- _Task details_:
Any picture in the records below stays out; return everything else exactly.

════════

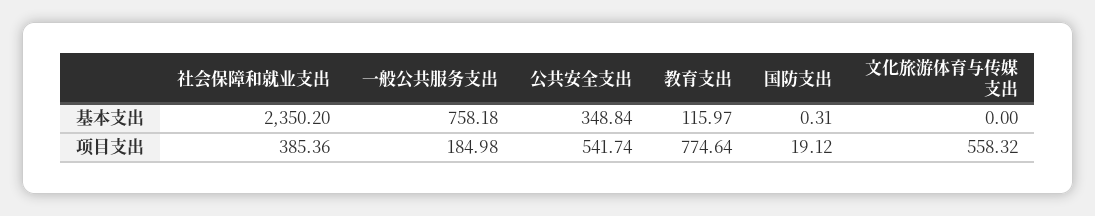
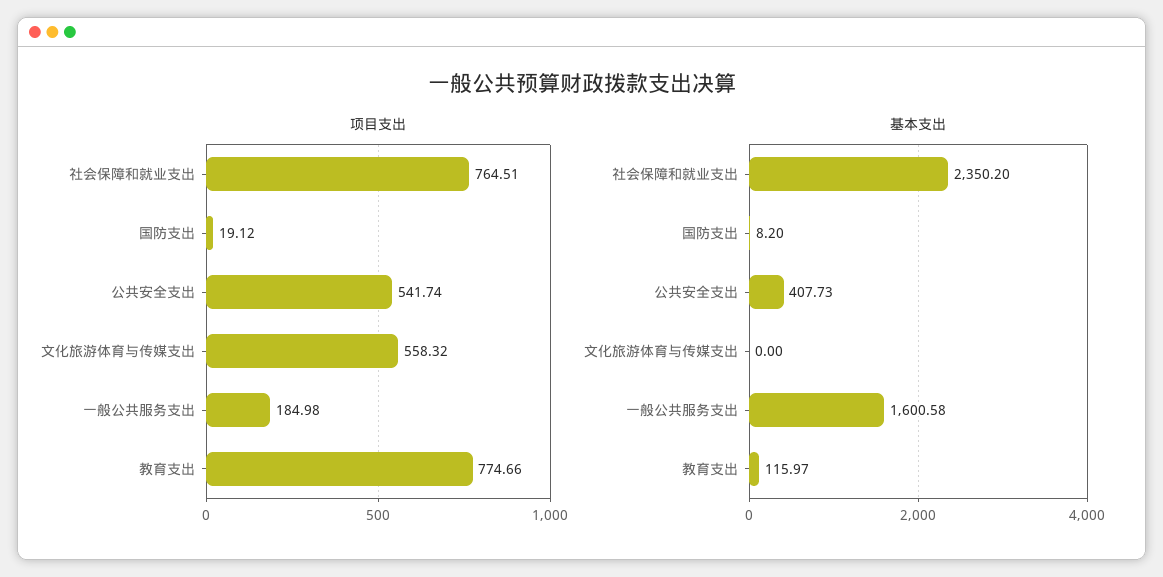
基本支出, 一般公共服务支出: 758.18 -> 1600.58
基本支出, 公共安全支出: 348.84 -> 407.73
基本支出, 国防支出: 0.31 -> 8.2
项目支出, 社会保障和就业支出: 385.36 -> 764.51
项目支出, 教育支出: 774.64 -> 774.66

════════

- _Output for this task_:
基本支出, 一般公共服务支出: 758.18 -> 1600.58
基本支出, 公共安全支出: 348.84 -> 407.73
基本支出, 国防支出: 0.31 -> 8.2
项目支出, 社会保障和就业支出: 385.36 -> 764.51
项目支出, 教育支出: 774.64 -> 774.66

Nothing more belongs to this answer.